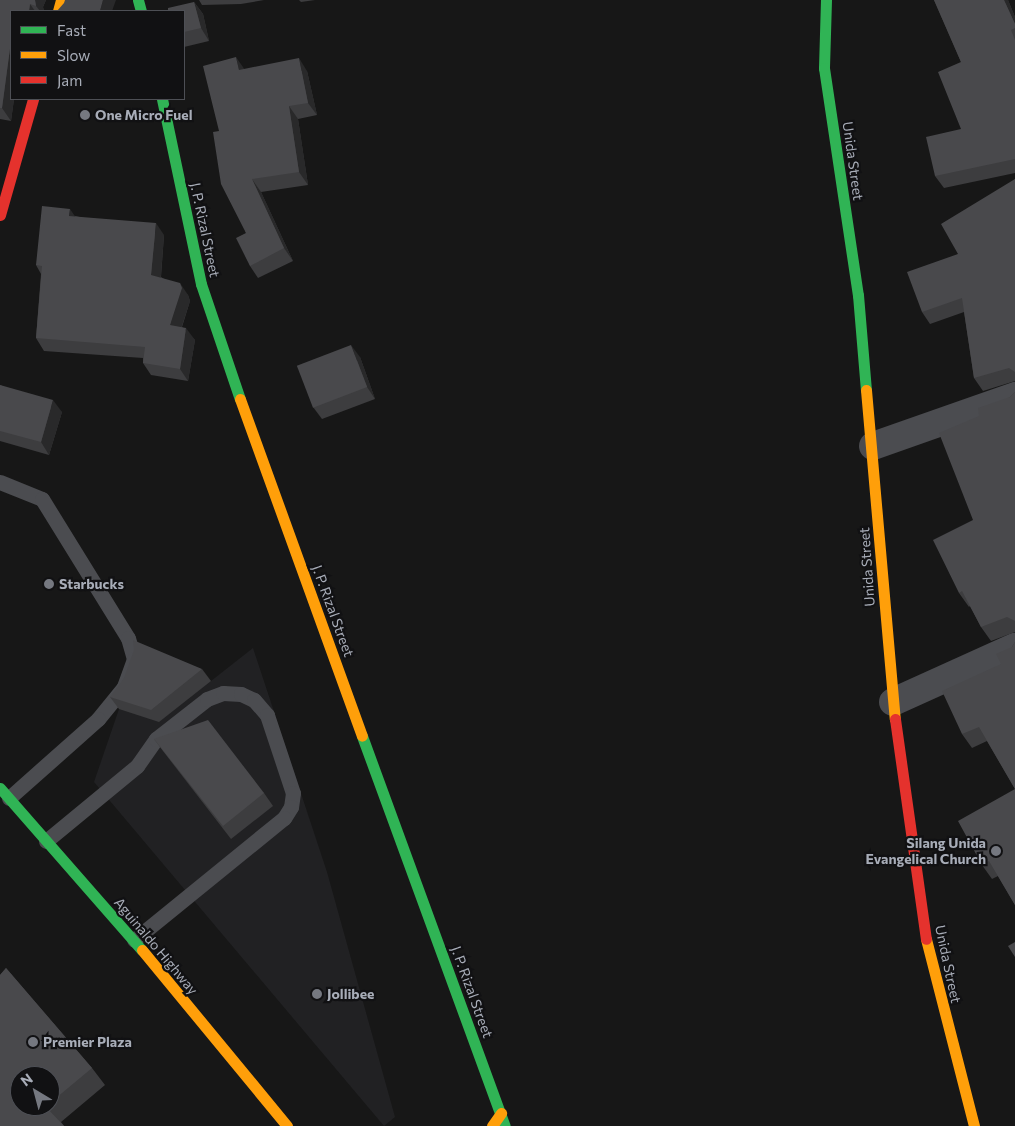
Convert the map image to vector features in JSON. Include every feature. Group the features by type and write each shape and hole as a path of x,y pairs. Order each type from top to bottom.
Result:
{"main road":[{"name":"Unida Street","path":"826,0 824,68 858,295 873,446 893,702 928,956 974,1126"},
{"path":"0,215 33,100"},
{"name":"J. P. Rizal Street","path":"162,100 201,284 260,455 506,1126"},
{"name":"Aguinaldo Highway","path":"4,793 134,940 287,1126"},
{"path":"492,1126 501,1114"}],"street":[{"path":"873,446 1015,396"},
{"path":"893,702 1015,647"}],"lane":[{"path":"0,482 42,498 128,638 134,659 124,687 98,719 4,793"},
{"path":"46,842 137,766 156,739 207,699 223,693 241,694 254,700 267,715 293,794 291,807 284,818 134,940"}],"shaded area":[{"name":"Jollibee","path":"253,648 327,872 395,1117 384,1126 94,782 119,709 211,681"}],"building":[{"path":"0,0 35,0 36,6 30,4 29,10 10,10 10,48 2,108 0,108"},
{"path":"65,0 103,0 100,10 58,10"},
{"path":"934,0 1004,0 1015,24 1015,28 1011,30 1015,40 1015,159 935,176 926,137 961,129 938,72 961,62"},
{"path":"194,2 201,28 185,32 185,10 168,10 168,8"},
{"path":"236,57 239,70 299,58 308,103 289,106 299,172 252,179 284,248 250,266 236,238 246,233 221,184 213,132 219,131 203,66"},
{"path":"1015,179 1015,372 1009,368 974,378 962,298 922,312 907,272 958,254 941,224"},
{"path":"42,206 70,209 69,216 156,223 151,275 180,283 182,288 170,325 186,328 180,369 143,363 145,347 36,338 42,266 36,265"},
{"path":"351,345 367,387 313,408 297,366"},
{"path":"0,385 53,400 41,442 0,431"},
{"path":"1015,392 1015,621 1007,617 981,627 962,591 959,593 933,540 973,520 939,433 979,416 978,408 1010,397"},
{"path":"133,640 202,669 151,710 110,697 124,678 134,650"},
{"path":"1015,642 1015,789 979,727 962,734 942,691 1001,664 996,654 1012,647"},
{"path":"208,720 264,793 223,826 154,739"},
{"path":"1015,789 1015,905 989,861 982,865 958,821"},
{"path":"1015,942 1015,957 1008,946"},
{"name":"Premier Plaza","path":"6,968 92,1068 60,1095 60,1066 10,1066 10,1116 55,1116 64,1126 0,1126 0,975"}],"traffic: fast":[{"path":"138,0 141,10"},
{"path":"826,0 824,68 858,295 866,390"},
{"path":"162,100 201,284 240,399"},
{"path":"362,736 505,1126"},
{"path":"0,788 142,950"}],"traffic: slow":[{"path":"58,10 61,0"},
{"path":"866,390 895,719"},
{"path":"240,399 362,736"},
{"path":"926,939 974,1126"},
{"path":"142,950 287,1126"},
{"path":"492,1126 501,1113"}],"traffic: jam":[{"path":"0,215 33,100"},
{"path":"895,719 926,939"}],"place":[{"name":"One Micro Fuel","path":"85,115"},
{"name":"Starbucks","path":"49,584"},
{"name":"Silang Unida Evangelical Church","path":"996,851"},
{"name":"Jollibee","path":"317,994"},
{"name":"Premier Plaza","path":"33,1042"}]}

# Work to complete
Word for word, give the entries back in full; the pictures do not belong in the copy.

# Completed task
Convert the map image to vector features in JSON. Include every feature. Group the features by type and write each shape and hole as a path of x,y pairs. Order each type from top to bottom.
Result:
{"main road":[{"name":"Unida Street","path":"826,0 824,68 858,295 873,446 893,702 928,956 974,1126"},
{"path":"0,215 33,100"},
{"name":"J. P. Rizal Street","path":"162,100 201,284 260,455 506,1126"},
{"name":"Aguinaldo Highway","path":"4,793 134,940 287,1126"},
{"path":"492,1126 501,1114"}],"street":[{"path":"873,446 1015,396"},
{"path":"893,702 1015,647"}],"lane":[{"path":"0,482 42,498 128,638 134,659 124,687 98,719 4,793"},
{"path":"46,842 137,766 156,739 207,699 223,693 241,694 254,700 267,715 293,794 291,807 284,818 134,940"}],"shaded area":[{"name":"Jollibee","path":"253,648 327,872 395,1117 384,1126 94,782 119,709 211,681"}],"building":[{"path":"0,0 35,0 36,6 30,4 29,10 10,10 10,48 2,108 0,108"},
{"path":"65,0 103,0 100,10 58,10"},
{"path":"934,0 1004,0 1015,24 1015,28 1011,30 1015,40 1015,159 935,176 926,137 961,129 938,72 961,62"},
{"path":"194,2 201,28 185,32 185,10 168,10 168,8"},
{"path":"236,57 239,70 299,58 308,103 289,106 299,172 252,179 284,248 250,266 236,238 246,233 221,184 213,132 219,131 203,66"},
{"path":"1015,179 1015,372 1009,368 974,378 962,298 922,312 907,272 958,254 941,224"},
{"path":"42,206 70,209 69,216 156,223 151,275 180,283 182,288 170,325 186,328 180,369 143,363 145,347 36,338 42,266 36,265"},
{"path":"351,345 367,387 313,408 297,366"},
{"path":"0,385 53,400 41,442 0,431"},
{"path":"1015,392 1015,621 1007,617 981,627 962,591 959,593 933,540 973,520 939,433 979,416 978,408 1010,397"},
{"path":"133,640 202,669 151,710 110,697 124,678 134,650"},
{"path":"1015,642 1015,789 979,727 962,734 942,691 1001,664 996,654 1012,647"},
{"path":"208,720 264,793 223,826 154,739"},
{"path":"1015,789 1015,905 989,861 982,865 958,821"},
{"path":"1015,942 1015,957 1008,946"},
{"name":"Premier Plaza","path":"6,968 92,1068 60,1095 60,1066 10,1066 10,1116 55,1116 64,1126 0,1126 0,975"}],"traffic: fast":[{"path":"138,0 141,10"},
{"path":"826,0 824,68 858,295 866,390"},
{"path":"162,100 201,284 240,399"},
{"path":"362,736 505,1126"},
{"path":"0,788 142,950"}],"traffic: slow":[{"path":"58,10 61,0"},
{"path":"866,390 895,719"},
{"path":"240,399 362,736"},
{"path":"926,939 974,1126"},
{"path":"142,950 287,1126"},
{"path":"492,1126 501,1113"}],"traffic: jam":[{"path":"0,215 33,100"},
{"path":"895,719 926,939"}],"place":[{"name":"One Micro Fuel","path":"85,115"},
{"name":"Starbucks","path":"49,584"},
{"name":"Silang Unida Evangelical Church","path":"996,851"},
{"name":"Jollibee","path":"317,994"},
{"name":"Premier Plaza","path":"33,1042"}]}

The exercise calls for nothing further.